Gone are the heydays of Athleisure and her half-sister Health Goth. The former now dwells in the circulation of Instagram fan pages dedicated to earlier Kardashian-endorsed Calabasas style. The latter has always belonged more to the quotidian of Old World urbanites than to Northwestern trans-humanist ideology. Walking the streets of Milan one finds Health Goth to be the staple of all ages, who aren’t so much embracing a trend as they are a preparedness to show up at any event, be it cocktails or a funeral, in appropriate attire. The new consumerism takes an entirely different approach to clothing. It proposes an ethos of reclamation—that our health is our image, and perhaps more radically, that decadence can be wholesome.

This is a consumption revolution of Copernican proportions, assisted by technologies that allow big brands to meet new consumer demands. At the end of last year, Gucci CEO Marco Bizzarri declared his plans to go fur-free, while the largest tobacco company, Philip Morris, announced its aim to help customers quit smoking. Gucci’s initiatives are led by advancements in synthetics. It’s simply easier to experiment with different patterns and colors on artificial material. And what appears as economic suicide for Philip Morris is really a shift in corporate attention to innovation. The tobacco giant invested billions in heat-not-burn technology to compete with the increasing popularity of the designer vape pen, like the one sported by the same Paris Hilton who loves water and massages.

"Our health is our image, and perhaps decadence can be wholesome"

At face value, Gucci and Phillip Morris’ marketing strategies imply a radical upending of legacy.
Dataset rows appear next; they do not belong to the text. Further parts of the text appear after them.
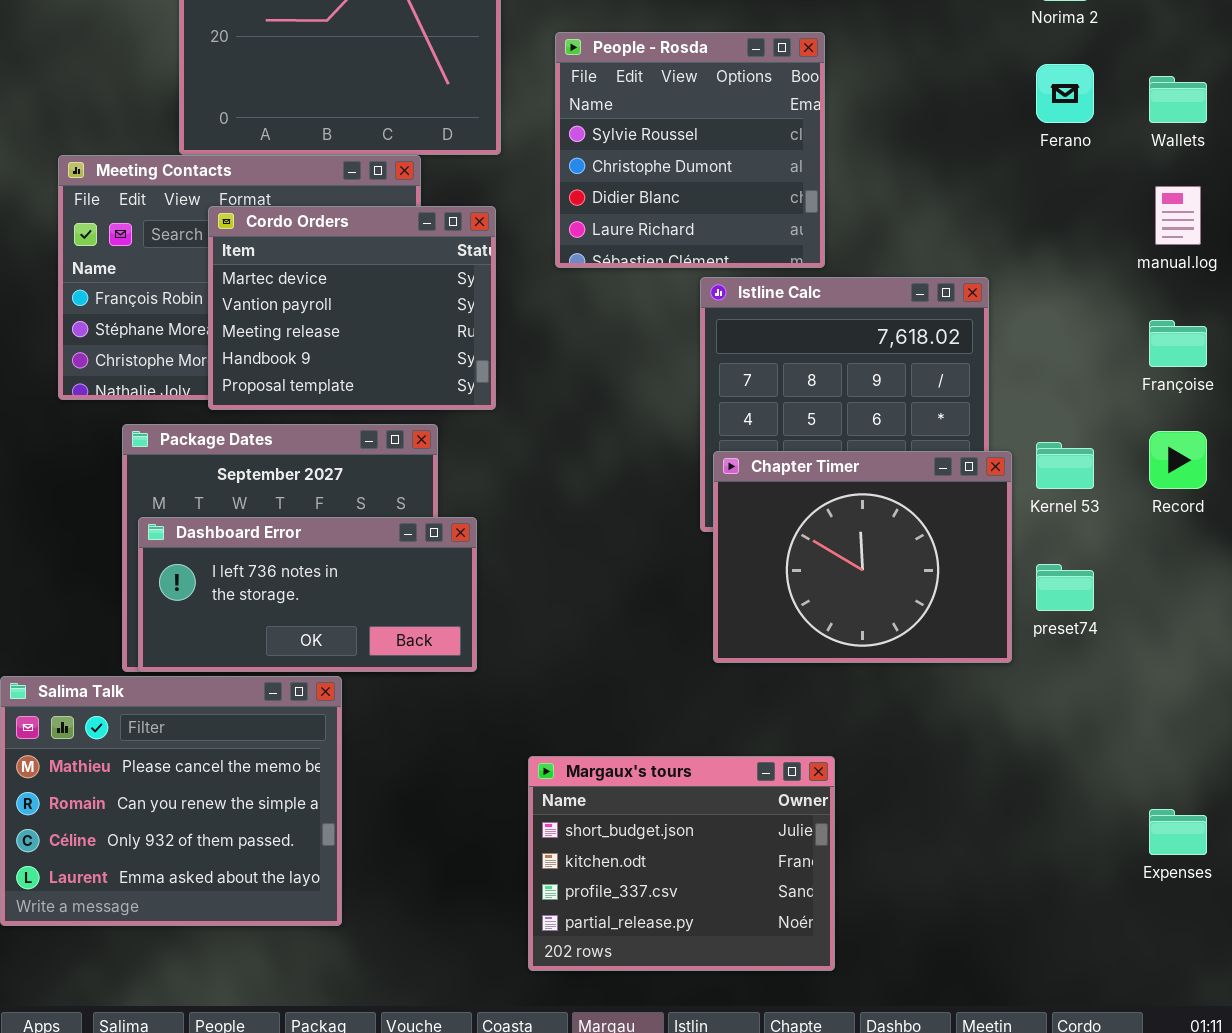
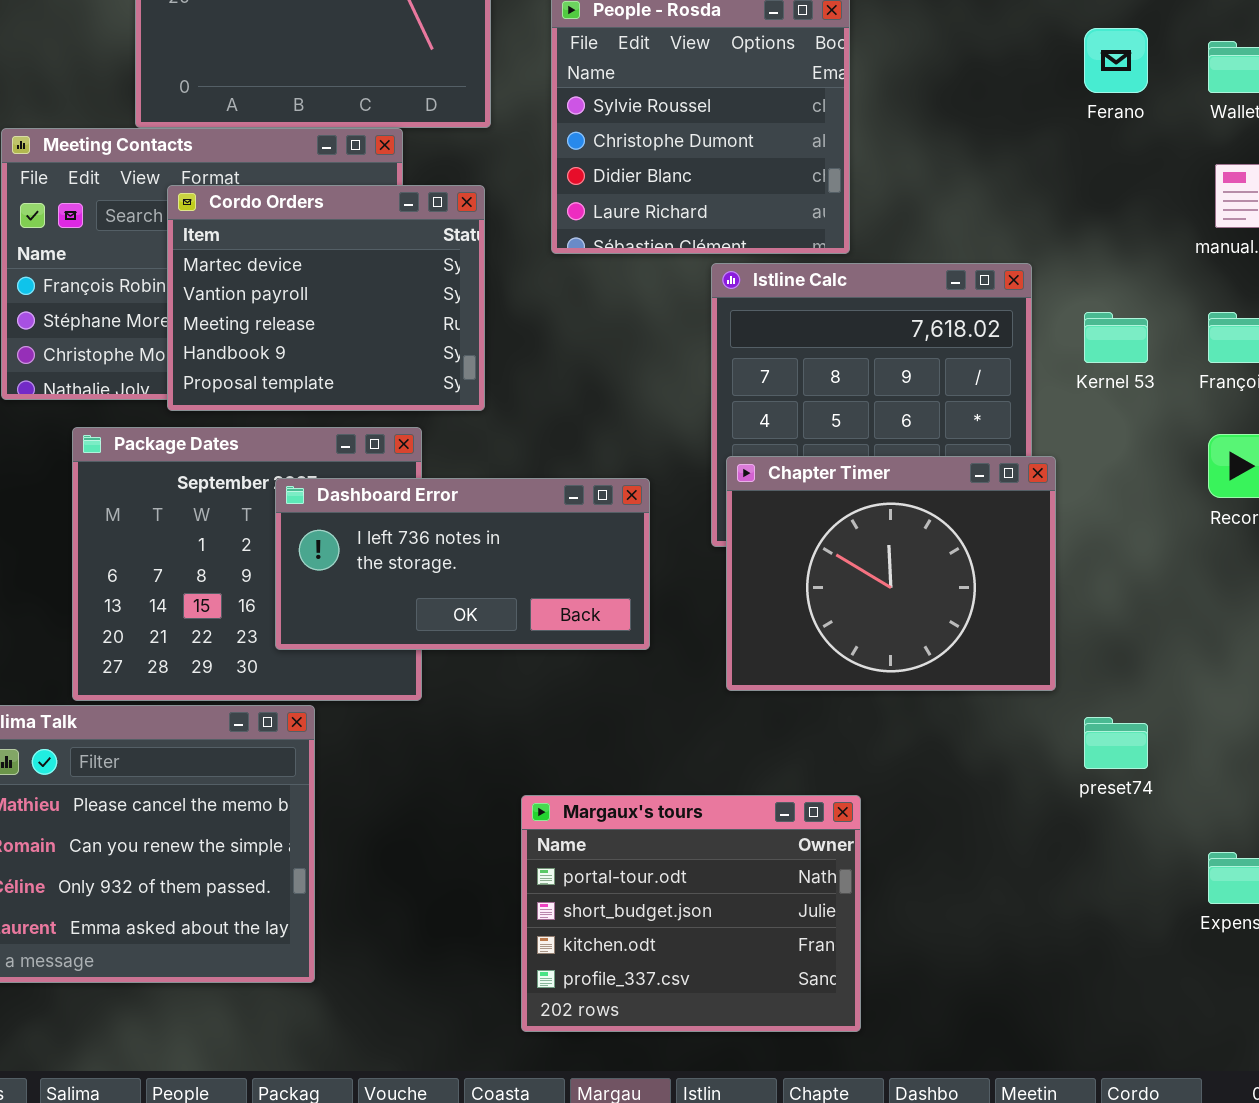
Kernel 53: [1036,442,1094,489] -> [1084,312,1148,363], moved
Dashboard Error: [138,517,477,672] -> [275,478,650,650], moved
preset74: [1036,564,1094,611] -> [1084,717,1148,769], moved
Margaux's tours: [528,756,835,971] -> [521,795,861,1032], scrolled up 1 row

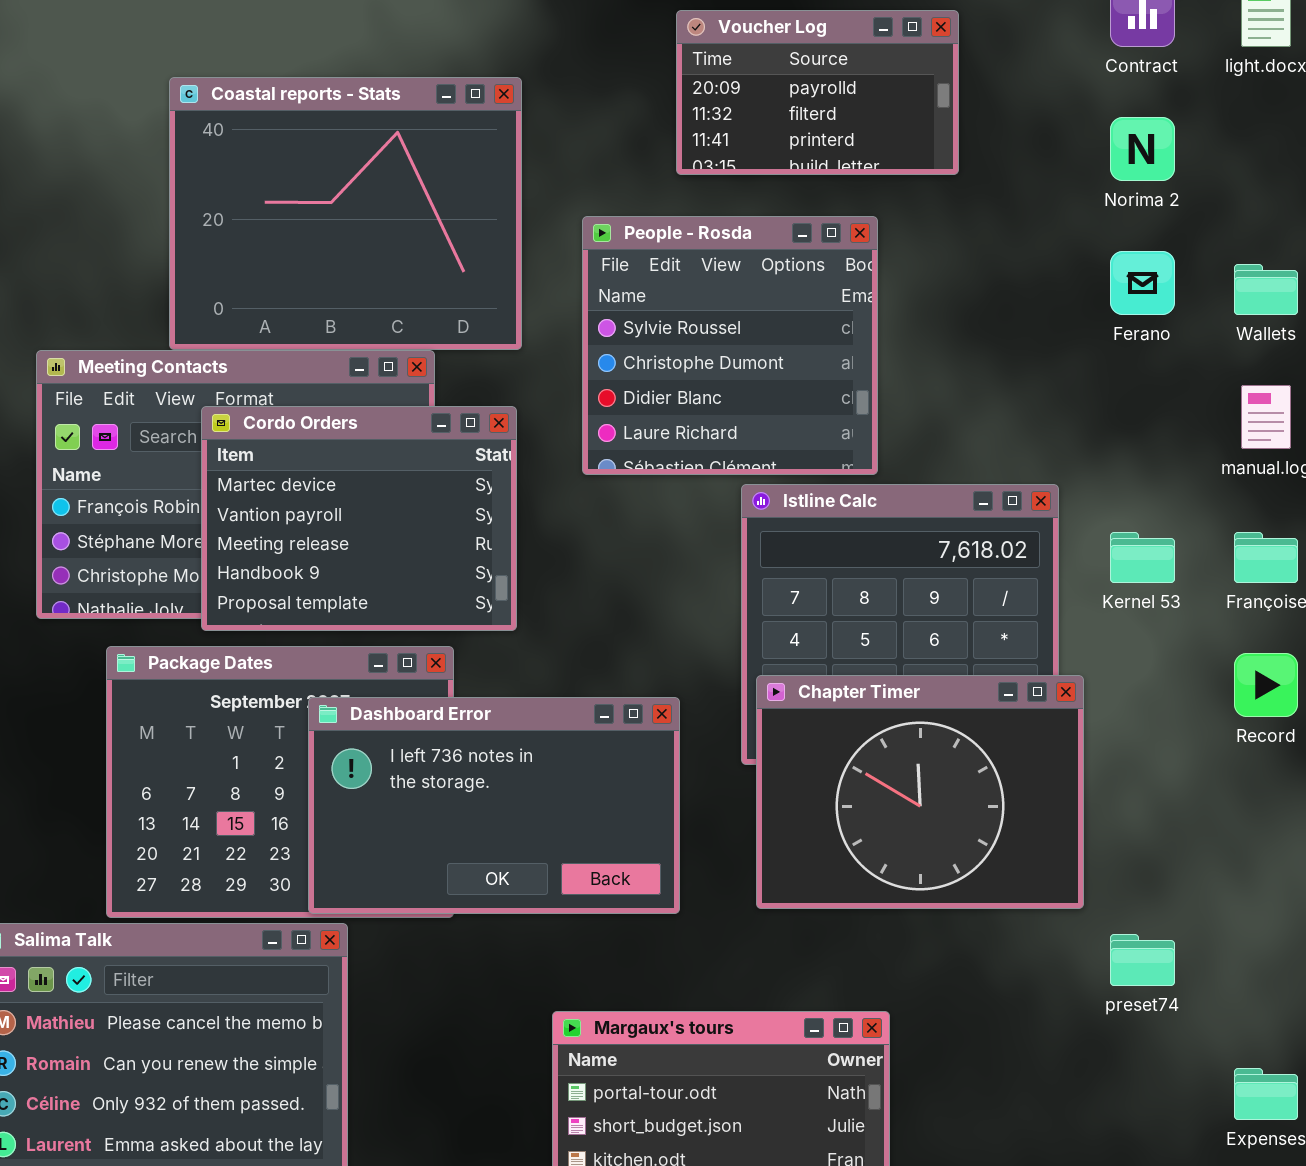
Dashboard Error: [275,478,650,650] -> [308,697,680,914], resized

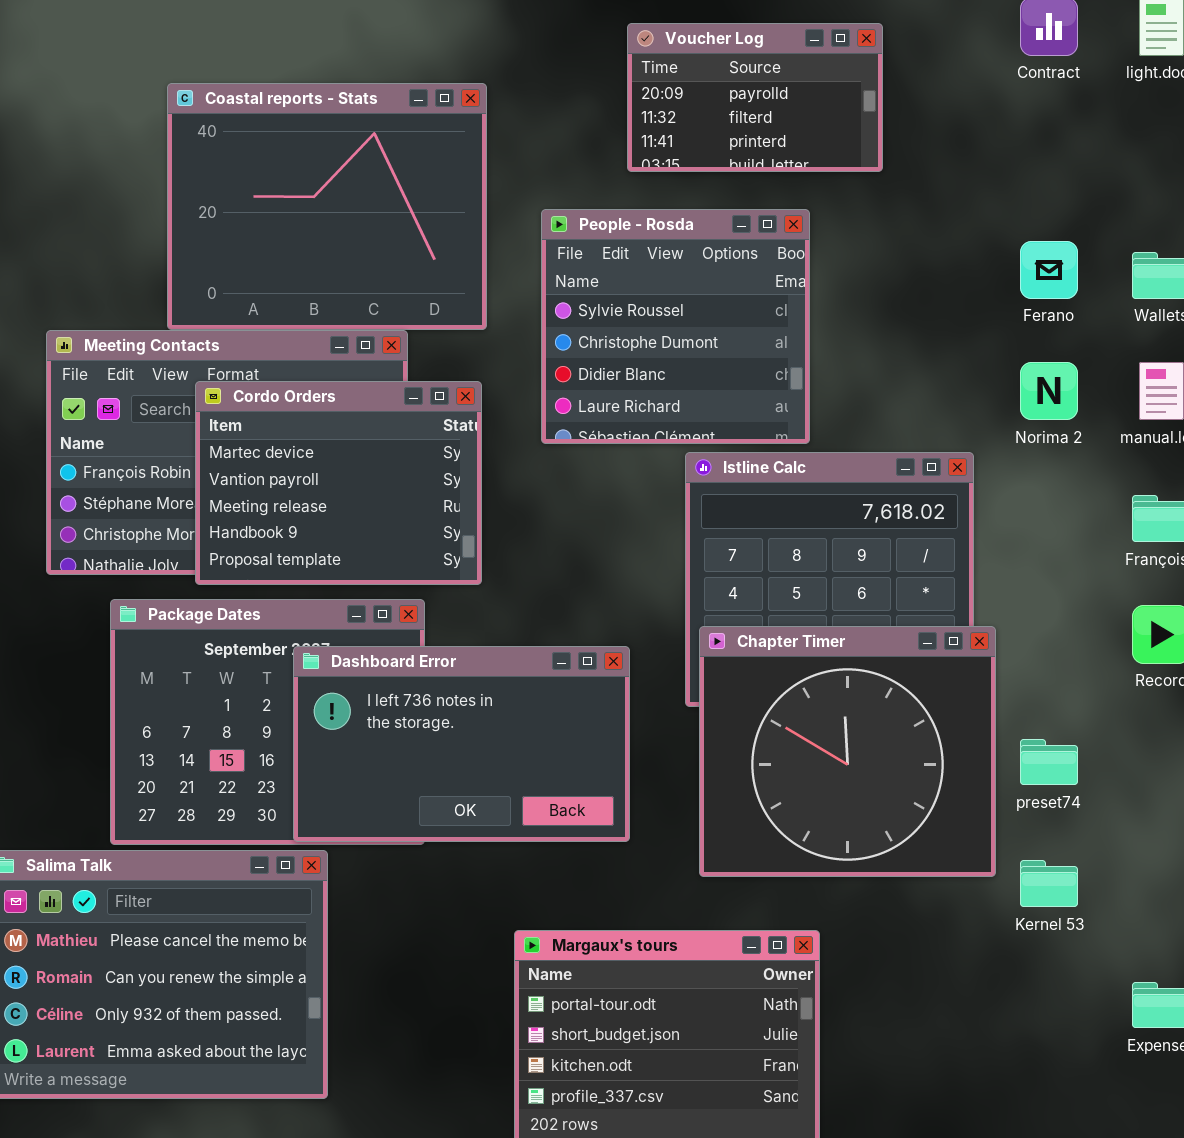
Norima 2: [1110,117,1175,181] -> [1020,362,1078,420], moved
Kernel 53: [1110,532,1175,583] -> [1020,860,1078,907], moved
Chapter Timer: [756,675,1084,909] -> [699,626,996,877], resized
preset74: [1110,934,1175,986] -> [1020,739,1078,785], moved

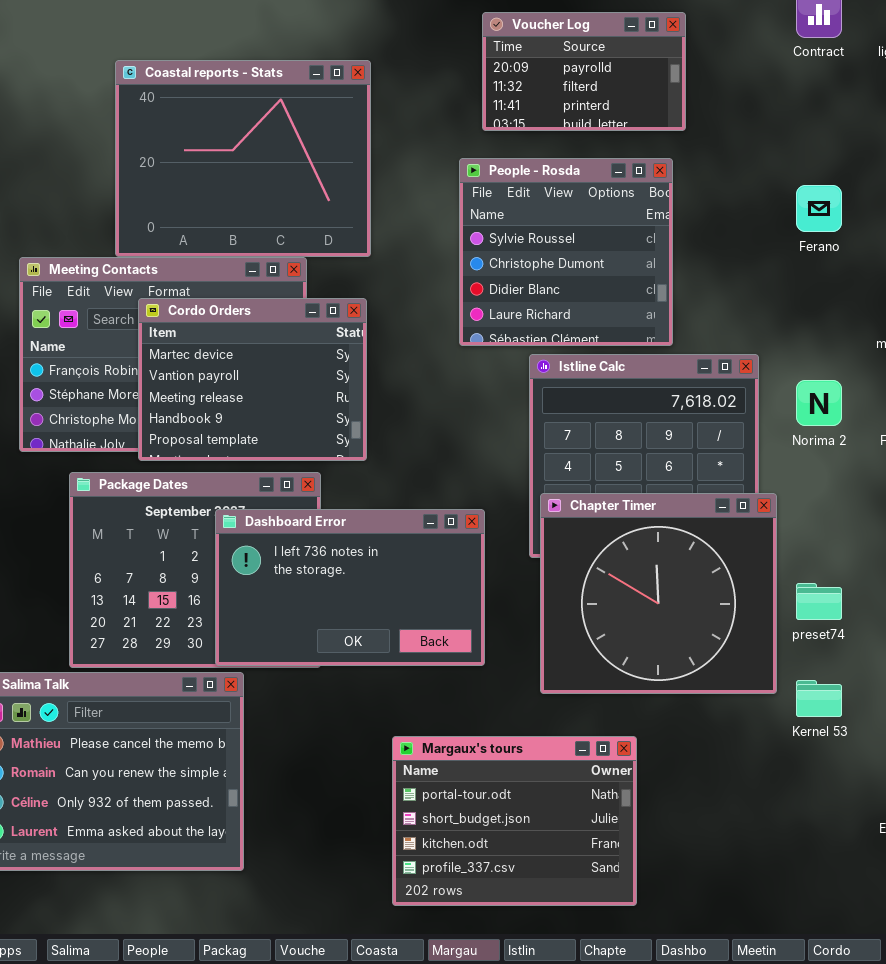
People - Rosda: [541,209,810,444] -> [459,158,673,346], moved
Norima 2: [1020,362,1078,420] -> [796,380,842,426], moved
Fur is certainly fashion’s loudest status signifier. But as Bizzarri admits, fur is “a little bit outdated”—a perception that Stella McCartney, Calvin Klein, and others acted on years ago. Perhaps these decisions can be attributed to altruism, but it can’t be denied that the culture industry is playing a game of survival of the fittest as they scramble to appease the predilections of the new consumer. Half of Gucci shoppers are millennials, the same demographic responsible for a 40% rise in alcohol abstinence in the past decade. When Bizzarri claims that the “alternatives [to real fur] are luxurious,” he’s not just referring to materials, but lucrative economic revenue, too.

As luxury sneaks into the realm of conscious consumerism, its claims to legitimacy are also addressing modernity’s drive to keep us disconnected. In the eyes of co-founder of Daybreaker, Radha Agrawal, the world is craving connection. “We’re hiding behind screens and substances,” she laments. So it goes, our tech addictions are more potent than chemical ones. Parties like Daybreaker seek to rekindle the organic mechanics of empathy, a noble attempt beguiled by the frigidness once associated with the garb of its clientele. Attending their latest event, I caught sight of a daylight dancer in Blahniks, neck covered in rose quartz crystals, hemp protein in hand. She stands for the cultivated feel-good identity of new consumerism with all the opulence once denied of sobriety.

To some, this kind of lifestyle denies a sense of youthful romanticism. But such a hasty conclusion fails to acknowledge the extent to which new consumerism is re-coding the way we understand—and buy into—the Dionysian side of human nature. Sobriety has taken on a market complex that surpasses black-and-white views of what it means to have fun. For this it should be appreciated, if not wholly embraced. Granted, the culture of bone-broth binging and theta healing may very well produce a staid sense of character, but even if so, it refuses to cut back on its penchant for style.

Arshy Azizi is a writer based in Los Angeles.